The revelation concerns the extent to which the US military has provided the Turkish Government with information on the Kurdistan Worker's Party (PKK), which Ankara considers to be a rebel terrorist group, over many years. The type of cooperation unveiled includes the US furnishing telephone recordings and location data (gathered by drone) on PKK activity, which in one case led to Turkish fighter jets mistakenly killing 34 unaffiliated smugglers crossing back into the country from Iraq.

While we are now used to these tales of high-level espionage and regime collusion being released to the public, there is a complicating factor in this case.

The PKK has gone on to become a key regional adversary of IS, now considered among the biggest threats to Middle East security and US foreign policy in general, and which again shocked the world recently with the beheading of another American journalist, Steven Sotloff.

President Obama could therefore face a tough choice between continuing to protect the long-established military partnership with Turkey and allowing the continued development of a potentially valuable ally in the fight against IS.

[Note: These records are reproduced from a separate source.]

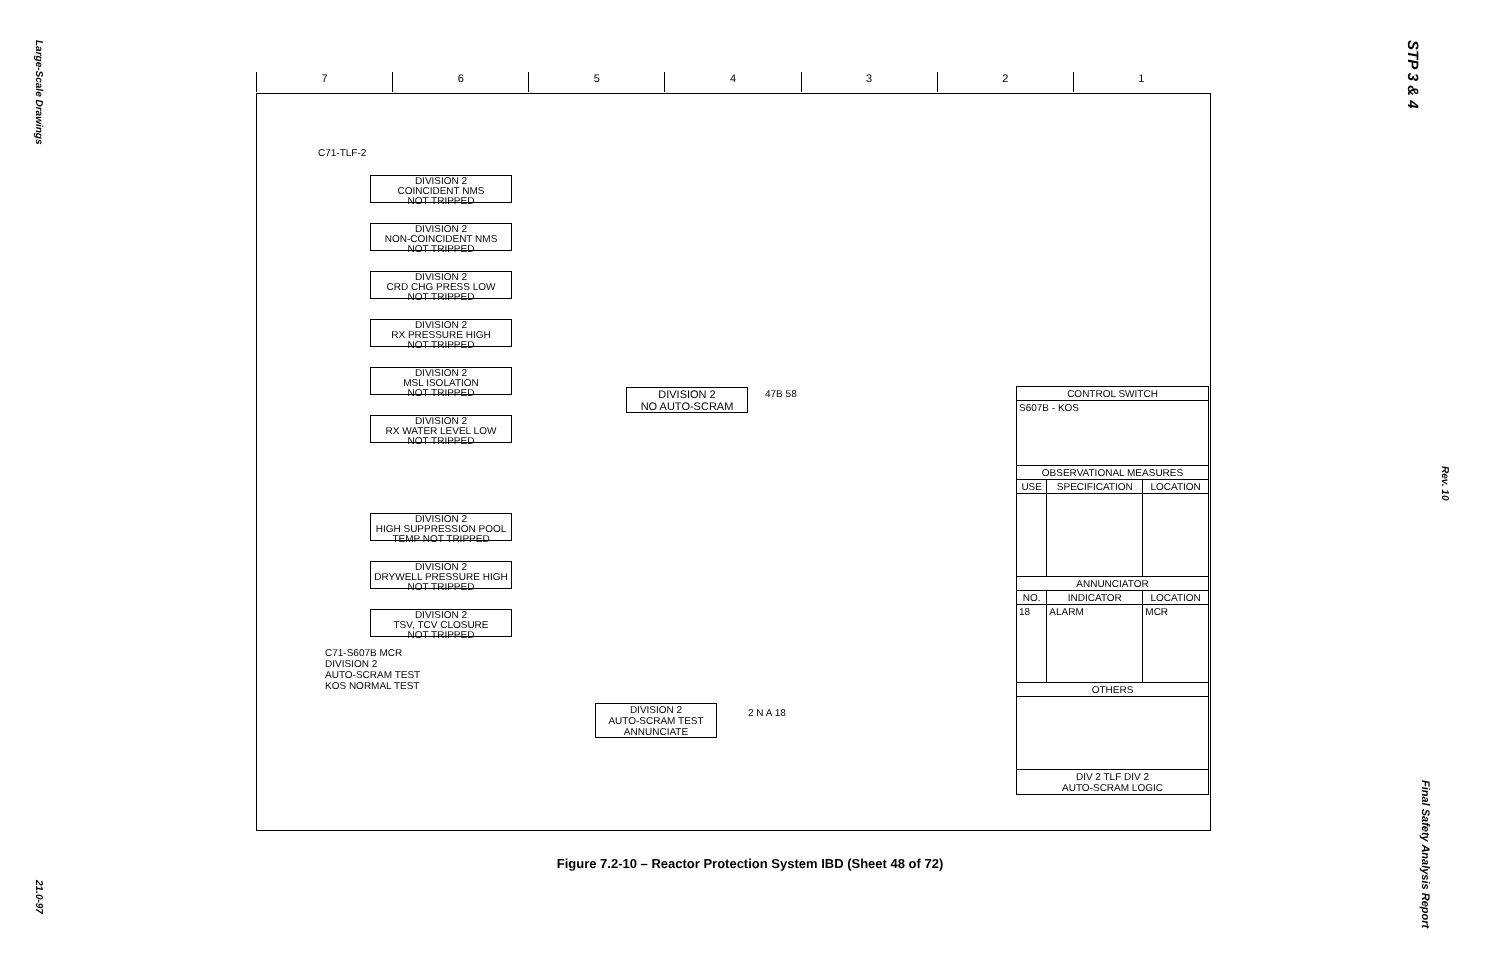Large-Scale Drawings
21.0-97
STP 3 & 4
Rev. 10
Final Safety Analysis Report
7 6 5 4 3 2 1
C71-TLF-2
DIVISION 2
COINCIDENT NMS
NOT TRIPPED
DIVISION 2
NON-COINCIDENT NMS
NOT TRIPPED
DIVISION 2
CRD CHG PRESS LOW
NOT TRIPPED
DIVISION 2
RX PRESSURE HIGH
NOT TRIPPED
DIVISION 2
MSL ISOLATION
NOT TRIPPED
DIVISION 2
RX WATER LEVEL LOW
NOT TRIPPED
DIVISION 2
HIGH SUPPRESSION POOL
TEMP NOT TRIPPED
DIVISION 2
DRYWELL PRESSURE HIGH
NOT TRIPPED
DIVISION 2
TSV, TCV CLOSURE
NOT TRIPPED
DIVISION 2
NO AUTO-SCRAM
47B 58
C71-S607B MCR
DIVISION 2
AUTO-SCRAM TEST
KOS NORMAL TEST
DIVISION 2
AUTO-SCRAM TEST
ANNUNCIATE
2 N A 18
| CONTROL SWITCH | | |
| --- | --- | --- |
| S607B - KOS | | |
| OBSERVATIONAL MEASURES | | |
| USE | SPECIFICATION | LOCATION |
| ANNUNCIATOR | | |
| NO. | INDICATOR | LOCATION |
| 18 | ALARM | MCR |
| OTHERS | | |
| DIV 2 TLF DIV 2 AUTO-SCRAM LOGIC | | |
Figure 7.2-10 – Reactor Protection System IBD (Sheet 48 of 72)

The case points to the difficulty Obama is encountering in responding to the incredibly complex and mutable allegiances that cross the region. It also goes some way to explaining his now infamous, and somewhat misrepresented, admission that the US did not have a strategy for tackling the threat of IS within Syria.

Turkey, after all, has long been a staunch US ally. If maintaining such hard fought friendships can jeopardise wider efforts in the region, how is Obama to consider the difficult options on the table for dealing with IS? Some may include working with the oppressive Syrian Government of Bashar al-Assad, or those of Iran and Russia, which are also generally defined as US adversaries. 

Given the fairly poor record American leaders have had in working with sub-national fighting forces in the past (countering the Soviet occupation of Afghanistan by supporting the Mujahedeen that ultimately led to the creation of al Qaeda springs to mind), even the more outwardly benign option of empowering the relatively moderate Free Syrian Army may ultimately have unforseen consequences.

If Obama is understandably somewhat confused, it will not at all dissuade those calling for him to do something, anything, to stem the tide of violence and instability, particularly if it continues to include regular beheadings of Americans or other Westerners. Unfortunately for the President, members of his own political party have increasingly joined the chorus calling for a more forceful response to the challenges, alongside the more rehearsed voices of Republicans.

Together they are asking for action not only in Syria and Iraq but also in Ukraine, Israel-Palestine and the myriad other places where conflict seems to be arising. Last week it was Somalia, where Obama could at least claim to have a strategy in place following the Pentagon's confirmation that US airstrikes had targeted the leadership of yet another regional terrorist organisation, al-Shabaab.

For the time being, the President does not appear to be budging on his overall foreign policy position. His response to the Sotloff killing has not departed too much from the 'lack of strategy' talk by promising that the US will 'destroy and degrade' the group but offering little in the way of a road-map for action, and even suggesting that total annihilation of IS was unachievable.

Would it be churlish to suggest Obama has acquired too much information through the National Security Agency, and understands too well the permutations of any action?